=== TASK INSTRUCTIONS ===
Convert the part of the records below that opens with the line containing "scientific name: Pinus ponderosa" and closes with the line containing "family: Orobanchaceae", both of those lines included, into a numbered list with blank lines omitted. Include no other lines.

Stored items

[START]

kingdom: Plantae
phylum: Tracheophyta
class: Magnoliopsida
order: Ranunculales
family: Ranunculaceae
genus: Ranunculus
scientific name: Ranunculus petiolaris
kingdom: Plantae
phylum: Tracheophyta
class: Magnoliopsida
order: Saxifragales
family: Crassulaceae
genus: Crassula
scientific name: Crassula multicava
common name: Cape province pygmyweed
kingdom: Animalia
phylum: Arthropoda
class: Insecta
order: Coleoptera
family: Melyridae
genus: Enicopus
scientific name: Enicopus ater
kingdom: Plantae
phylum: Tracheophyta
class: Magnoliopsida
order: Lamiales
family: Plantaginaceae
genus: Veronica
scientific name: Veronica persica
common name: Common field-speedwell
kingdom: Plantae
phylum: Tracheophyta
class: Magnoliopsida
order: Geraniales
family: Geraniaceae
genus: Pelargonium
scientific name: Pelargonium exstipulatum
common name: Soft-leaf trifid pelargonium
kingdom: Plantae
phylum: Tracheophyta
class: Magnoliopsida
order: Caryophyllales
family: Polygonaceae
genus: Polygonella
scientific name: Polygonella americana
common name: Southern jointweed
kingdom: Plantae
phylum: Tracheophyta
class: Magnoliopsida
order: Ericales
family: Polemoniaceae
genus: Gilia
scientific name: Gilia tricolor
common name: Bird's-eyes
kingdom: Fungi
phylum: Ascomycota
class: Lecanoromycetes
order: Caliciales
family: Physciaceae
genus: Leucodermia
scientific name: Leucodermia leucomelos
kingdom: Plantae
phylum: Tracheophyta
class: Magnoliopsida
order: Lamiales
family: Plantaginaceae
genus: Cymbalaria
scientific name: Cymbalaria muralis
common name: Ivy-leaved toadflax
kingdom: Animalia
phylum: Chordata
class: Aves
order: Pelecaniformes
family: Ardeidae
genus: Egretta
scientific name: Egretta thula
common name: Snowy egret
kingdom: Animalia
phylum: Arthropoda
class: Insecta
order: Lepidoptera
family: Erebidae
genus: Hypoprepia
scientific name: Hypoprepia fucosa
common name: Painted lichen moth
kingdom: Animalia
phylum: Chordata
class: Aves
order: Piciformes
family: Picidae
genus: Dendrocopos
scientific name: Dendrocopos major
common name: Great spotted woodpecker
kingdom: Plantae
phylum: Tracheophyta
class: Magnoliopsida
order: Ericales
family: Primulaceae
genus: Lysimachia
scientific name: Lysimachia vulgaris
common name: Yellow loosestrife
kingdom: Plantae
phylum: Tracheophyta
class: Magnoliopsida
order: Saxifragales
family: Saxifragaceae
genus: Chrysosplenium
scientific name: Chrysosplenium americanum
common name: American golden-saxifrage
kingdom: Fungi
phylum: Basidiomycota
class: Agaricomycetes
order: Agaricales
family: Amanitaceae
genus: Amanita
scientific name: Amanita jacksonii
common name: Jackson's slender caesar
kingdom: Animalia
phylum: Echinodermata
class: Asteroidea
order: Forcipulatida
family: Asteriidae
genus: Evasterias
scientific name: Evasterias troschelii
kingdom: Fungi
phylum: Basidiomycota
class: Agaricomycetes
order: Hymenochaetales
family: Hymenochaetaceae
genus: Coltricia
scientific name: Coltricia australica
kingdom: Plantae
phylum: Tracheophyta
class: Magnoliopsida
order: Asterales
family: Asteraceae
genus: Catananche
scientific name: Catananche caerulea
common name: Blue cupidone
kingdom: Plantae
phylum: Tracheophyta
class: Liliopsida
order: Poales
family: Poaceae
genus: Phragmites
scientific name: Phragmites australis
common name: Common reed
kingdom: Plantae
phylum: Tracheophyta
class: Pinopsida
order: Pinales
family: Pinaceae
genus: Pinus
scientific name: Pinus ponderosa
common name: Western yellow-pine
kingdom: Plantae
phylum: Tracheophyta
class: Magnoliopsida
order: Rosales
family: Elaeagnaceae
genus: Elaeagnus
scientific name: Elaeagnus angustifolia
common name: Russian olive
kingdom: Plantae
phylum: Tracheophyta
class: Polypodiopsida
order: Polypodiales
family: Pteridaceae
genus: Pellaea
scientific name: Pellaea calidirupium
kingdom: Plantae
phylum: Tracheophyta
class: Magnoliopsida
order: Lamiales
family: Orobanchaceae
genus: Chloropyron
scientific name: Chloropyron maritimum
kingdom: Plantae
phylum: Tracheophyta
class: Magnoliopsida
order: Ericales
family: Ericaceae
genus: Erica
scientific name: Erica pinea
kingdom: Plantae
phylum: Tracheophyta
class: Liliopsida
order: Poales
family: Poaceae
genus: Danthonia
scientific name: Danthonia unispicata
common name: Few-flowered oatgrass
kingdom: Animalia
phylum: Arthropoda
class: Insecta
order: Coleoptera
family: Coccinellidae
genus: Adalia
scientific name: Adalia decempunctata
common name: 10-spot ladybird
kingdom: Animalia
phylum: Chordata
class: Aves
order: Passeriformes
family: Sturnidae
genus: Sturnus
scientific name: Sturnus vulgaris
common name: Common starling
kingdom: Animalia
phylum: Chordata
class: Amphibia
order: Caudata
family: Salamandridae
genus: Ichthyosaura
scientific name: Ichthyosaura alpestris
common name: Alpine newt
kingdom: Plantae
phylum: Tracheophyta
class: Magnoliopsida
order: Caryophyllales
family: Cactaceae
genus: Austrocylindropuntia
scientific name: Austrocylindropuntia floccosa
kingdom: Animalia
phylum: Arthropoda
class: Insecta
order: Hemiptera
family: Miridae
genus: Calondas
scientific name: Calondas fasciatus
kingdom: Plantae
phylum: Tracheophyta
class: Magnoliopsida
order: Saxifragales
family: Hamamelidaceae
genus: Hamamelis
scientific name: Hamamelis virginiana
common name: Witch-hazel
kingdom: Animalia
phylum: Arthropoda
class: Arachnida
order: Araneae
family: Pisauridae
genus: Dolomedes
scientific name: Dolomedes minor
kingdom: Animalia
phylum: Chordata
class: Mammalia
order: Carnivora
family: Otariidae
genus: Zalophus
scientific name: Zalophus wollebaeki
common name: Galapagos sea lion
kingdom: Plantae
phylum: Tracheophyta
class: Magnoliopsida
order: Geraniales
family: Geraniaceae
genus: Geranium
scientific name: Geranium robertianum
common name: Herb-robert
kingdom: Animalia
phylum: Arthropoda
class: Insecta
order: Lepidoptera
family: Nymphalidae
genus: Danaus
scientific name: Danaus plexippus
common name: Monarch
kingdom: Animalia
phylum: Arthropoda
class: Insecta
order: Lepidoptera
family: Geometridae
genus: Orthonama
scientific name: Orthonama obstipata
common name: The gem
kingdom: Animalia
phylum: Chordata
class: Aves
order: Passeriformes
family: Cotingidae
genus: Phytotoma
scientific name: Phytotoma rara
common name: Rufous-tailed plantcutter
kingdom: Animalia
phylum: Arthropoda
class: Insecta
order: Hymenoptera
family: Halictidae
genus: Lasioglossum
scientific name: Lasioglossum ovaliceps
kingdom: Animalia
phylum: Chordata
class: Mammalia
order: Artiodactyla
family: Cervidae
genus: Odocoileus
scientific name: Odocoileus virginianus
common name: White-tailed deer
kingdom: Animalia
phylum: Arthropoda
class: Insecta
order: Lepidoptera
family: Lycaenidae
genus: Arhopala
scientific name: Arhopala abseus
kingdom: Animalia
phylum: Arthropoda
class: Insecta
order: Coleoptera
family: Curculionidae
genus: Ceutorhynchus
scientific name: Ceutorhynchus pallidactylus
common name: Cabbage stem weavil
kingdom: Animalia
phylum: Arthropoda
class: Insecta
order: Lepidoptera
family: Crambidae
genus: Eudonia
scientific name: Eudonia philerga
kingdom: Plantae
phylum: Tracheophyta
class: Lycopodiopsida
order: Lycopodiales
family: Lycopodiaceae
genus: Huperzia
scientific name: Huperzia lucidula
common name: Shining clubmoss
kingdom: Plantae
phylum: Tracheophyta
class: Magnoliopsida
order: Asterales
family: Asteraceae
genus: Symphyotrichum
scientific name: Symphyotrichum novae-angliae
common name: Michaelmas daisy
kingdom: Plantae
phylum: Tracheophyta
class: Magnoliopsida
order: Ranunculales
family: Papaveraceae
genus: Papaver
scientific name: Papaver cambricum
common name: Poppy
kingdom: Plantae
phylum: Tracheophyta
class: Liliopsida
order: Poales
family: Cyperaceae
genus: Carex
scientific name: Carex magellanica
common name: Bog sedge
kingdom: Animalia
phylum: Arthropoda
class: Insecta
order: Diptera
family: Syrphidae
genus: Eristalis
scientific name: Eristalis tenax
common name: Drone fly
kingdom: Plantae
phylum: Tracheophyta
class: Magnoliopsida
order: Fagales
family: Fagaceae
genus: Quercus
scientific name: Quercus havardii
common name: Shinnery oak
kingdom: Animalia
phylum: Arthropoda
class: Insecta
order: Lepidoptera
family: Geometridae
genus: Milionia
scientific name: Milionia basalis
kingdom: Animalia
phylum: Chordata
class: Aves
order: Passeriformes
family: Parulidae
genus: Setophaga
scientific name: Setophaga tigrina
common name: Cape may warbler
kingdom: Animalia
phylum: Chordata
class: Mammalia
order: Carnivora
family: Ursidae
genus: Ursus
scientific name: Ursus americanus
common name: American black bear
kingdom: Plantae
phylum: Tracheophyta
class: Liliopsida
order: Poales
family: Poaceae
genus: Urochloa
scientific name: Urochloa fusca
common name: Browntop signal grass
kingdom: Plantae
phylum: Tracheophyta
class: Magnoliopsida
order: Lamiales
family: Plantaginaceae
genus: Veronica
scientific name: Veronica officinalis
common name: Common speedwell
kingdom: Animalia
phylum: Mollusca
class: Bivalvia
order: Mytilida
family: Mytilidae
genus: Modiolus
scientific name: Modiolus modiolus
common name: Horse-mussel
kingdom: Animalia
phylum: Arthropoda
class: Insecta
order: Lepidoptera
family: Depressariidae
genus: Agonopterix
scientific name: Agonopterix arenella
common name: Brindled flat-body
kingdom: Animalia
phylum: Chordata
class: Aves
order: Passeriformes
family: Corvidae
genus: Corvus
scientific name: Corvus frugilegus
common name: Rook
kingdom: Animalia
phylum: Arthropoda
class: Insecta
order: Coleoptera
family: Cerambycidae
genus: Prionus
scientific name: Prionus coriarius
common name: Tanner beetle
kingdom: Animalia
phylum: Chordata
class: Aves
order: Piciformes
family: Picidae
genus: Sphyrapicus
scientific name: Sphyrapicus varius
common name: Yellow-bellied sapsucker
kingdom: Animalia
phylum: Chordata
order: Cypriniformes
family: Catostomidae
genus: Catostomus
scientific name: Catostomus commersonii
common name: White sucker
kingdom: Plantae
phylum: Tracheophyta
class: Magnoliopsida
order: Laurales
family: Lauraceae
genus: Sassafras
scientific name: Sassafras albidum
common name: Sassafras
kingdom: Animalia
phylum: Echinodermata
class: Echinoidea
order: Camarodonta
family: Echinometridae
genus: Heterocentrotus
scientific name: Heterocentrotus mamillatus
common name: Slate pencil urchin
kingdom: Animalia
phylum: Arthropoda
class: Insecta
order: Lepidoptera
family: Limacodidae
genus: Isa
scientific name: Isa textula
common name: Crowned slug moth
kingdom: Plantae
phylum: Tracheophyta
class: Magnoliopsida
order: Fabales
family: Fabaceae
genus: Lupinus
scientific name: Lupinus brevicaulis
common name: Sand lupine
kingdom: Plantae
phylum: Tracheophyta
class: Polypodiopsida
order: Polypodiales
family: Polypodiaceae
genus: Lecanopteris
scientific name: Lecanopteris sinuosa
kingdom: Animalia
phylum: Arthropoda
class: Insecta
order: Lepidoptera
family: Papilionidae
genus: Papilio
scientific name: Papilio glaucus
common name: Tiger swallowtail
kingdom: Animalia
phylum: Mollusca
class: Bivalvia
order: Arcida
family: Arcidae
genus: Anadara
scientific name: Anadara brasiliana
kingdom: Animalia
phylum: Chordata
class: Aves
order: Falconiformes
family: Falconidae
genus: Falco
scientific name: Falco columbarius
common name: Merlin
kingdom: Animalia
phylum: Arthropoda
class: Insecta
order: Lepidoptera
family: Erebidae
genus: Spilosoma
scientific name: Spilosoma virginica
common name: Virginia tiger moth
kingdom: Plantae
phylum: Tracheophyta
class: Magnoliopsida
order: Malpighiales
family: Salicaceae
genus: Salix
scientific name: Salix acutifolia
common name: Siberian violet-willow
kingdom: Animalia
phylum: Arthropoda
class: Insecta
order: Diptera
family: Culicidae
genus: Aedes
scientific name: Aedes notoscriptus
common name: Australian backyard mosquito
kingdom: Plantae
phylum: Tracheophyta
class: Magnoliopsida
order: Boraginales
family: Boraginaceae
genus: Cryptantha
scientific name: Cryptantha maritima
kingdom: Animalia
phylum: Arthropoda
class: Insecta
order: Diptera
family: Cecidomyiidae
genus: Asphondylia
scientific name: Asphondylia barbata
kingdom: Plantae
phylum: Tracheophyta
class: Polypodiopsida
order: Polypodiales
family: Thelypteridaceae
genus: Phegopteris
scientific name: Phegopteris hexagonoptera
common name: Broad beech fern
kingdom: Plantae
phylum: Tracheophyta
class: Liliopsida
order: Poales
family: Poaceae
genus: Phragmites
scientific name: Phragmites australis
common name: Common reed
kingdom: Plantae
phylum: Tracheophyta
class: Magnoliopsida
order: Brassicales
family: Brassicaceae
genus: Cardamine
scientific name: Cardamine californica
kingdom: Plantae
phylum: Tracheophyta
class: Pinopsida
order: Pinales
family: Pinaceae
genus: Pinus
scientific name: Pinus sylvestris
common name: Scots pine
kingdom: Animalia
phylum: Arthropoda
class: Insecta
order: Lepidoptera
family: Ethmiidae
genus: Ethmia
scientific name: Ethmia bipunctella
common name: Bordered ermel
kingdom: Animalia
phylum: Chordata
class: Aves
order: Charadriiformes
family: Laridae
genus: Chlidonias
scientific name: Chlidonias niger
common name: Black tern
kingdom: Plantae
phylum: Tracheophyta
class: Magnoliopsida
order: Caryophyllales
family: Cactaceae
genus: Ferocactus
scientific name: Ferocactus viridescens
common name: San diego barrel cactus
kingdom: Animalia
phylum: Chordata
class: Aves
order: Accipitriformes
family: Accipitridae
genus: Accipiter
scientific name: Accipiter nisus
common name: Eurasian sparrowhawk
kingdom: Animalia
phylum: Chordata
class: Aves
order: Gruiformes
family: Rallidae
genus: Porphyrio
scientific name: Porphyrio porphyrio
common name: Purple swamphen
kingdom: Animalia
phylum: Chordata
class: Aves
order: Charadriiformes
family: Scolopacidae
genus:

[END]

=== EXERCISE ANSWER ===
1. scientific name: Pinus ponderosa
2. common name: Western yellow-pine
3. kingdom: Plantae
4. phylum: Tracheophyta
5. class: Magnoliopsida
6. order: Rosales
7. family: Elaeagnaceae
8. genus: Elaeagnus
9. scientific name: Elaeagnus angustifolia
10. common name: Russian olive
11. kingdom: Plantae
12. phylum: Tracheophyta
13. class: Polypodiopsida
14. order: Polypodiales
15. family: Pteridaceae
16. genus: Pellaea
17. scientific name: Pellaea calidirupium
18. kingdom: Plantae
19. phylum: Tracheophyta
20. class: Magnoliopsida
21. order: Lamiales
22. family: Orobanchaceae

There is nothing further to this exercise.